#### GOAL OF THE EXERCISE:
Return every record exactly. Omit nothing.

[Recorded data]
══════════

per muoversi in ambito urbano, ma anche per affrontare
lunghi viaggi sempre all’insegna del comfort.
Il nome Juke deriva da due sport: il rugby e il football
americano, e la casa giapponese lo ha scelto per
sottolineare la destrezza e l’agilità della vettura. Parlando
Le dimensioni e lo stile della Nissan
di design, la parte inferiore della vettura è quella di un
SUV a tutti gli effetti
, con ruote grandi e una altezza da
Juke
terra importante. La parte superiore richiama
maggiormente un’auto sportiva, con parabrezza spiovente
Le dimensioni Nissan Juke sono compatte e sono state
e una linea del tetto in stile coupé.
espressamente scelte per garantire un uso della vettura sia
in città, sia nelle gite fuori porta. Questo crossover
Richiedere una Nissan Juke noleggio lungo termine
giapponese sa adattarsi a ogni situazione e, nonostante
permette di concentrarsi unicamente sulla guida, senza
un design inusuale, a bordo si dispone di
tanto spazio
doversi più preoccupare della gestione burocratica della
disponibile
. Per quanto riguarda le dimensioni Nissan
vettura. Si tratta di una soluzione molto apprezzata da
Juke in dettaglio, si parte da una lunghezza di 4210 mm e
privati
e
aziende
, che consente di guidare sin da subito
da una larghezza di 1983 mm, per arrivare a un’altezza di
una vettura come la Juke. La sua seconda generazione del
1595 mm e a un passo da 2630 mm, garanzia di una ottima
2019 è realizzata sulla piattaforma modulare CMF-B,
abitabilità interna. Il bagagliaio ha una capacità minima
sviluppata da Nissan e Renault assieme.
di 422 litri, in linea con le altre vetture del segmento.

══════════

#### REPLY:
per muoversi in ambito urbano, ma anche per affrontare
lunghi viaggi sempre all’insegna del comfort.
Il nome Juke deriva da due sport: il rugby e il football
americano, e la casa giapponese lo ha scelto per
sottolineare la destrezza e l’agilità della vettura. Parlando
Le dimensioni e lo stile della Nissan
di design, la parte inferiore della vettura è quella di un
SUV a tutti gli effetti
, con ruote grandi e una altezza da
Juke
terra importante. La parte superiore richiama
maggiormente un’auto sportiva, con parabrezza spiovente
Le dimensioni Nissan Juke sono compatte e sono state
e una linea del tetto in stile coupé.
espressamente scelte per garantire un uso della vettura sia
in città, sia nelle gite fuori porta. Questo crossover
Richiedere una Nissan Juke noleggio lungo termine
giapponese sa adattarsi a ogni situazione e, nonostante
permette di concentrarsi unicamente sulla guida, senza
un design inusuale, a bordo si dispone di
tanto spazio
doversi più preoccupare della gestione burocratica della
disponibile
. Per quanto riguarda le dimensioni Nissan
vettura. Si tratta di una soluzione molto apprezzata da
Juke in dettaglio, si parte da una lunghezza di 4210 mm e
privati
e
aziende
, che consente di guidare sin da subito
da una larghezza di 1983 mm, per arrivare a un’altezza di
una vettura come la Juke. La sua seconda generazione del
1595 mm e a un passo da 2630 mm, garanzia di una ottima
2019 è realizzata sulla piattaforma modulare CMF-B,
abitabilità interna. Il bagagliaio ha una capacità minima
sviluppata da Nissan e Renault assieme.
di 422 litri, in linea con le altre vetture del segmento.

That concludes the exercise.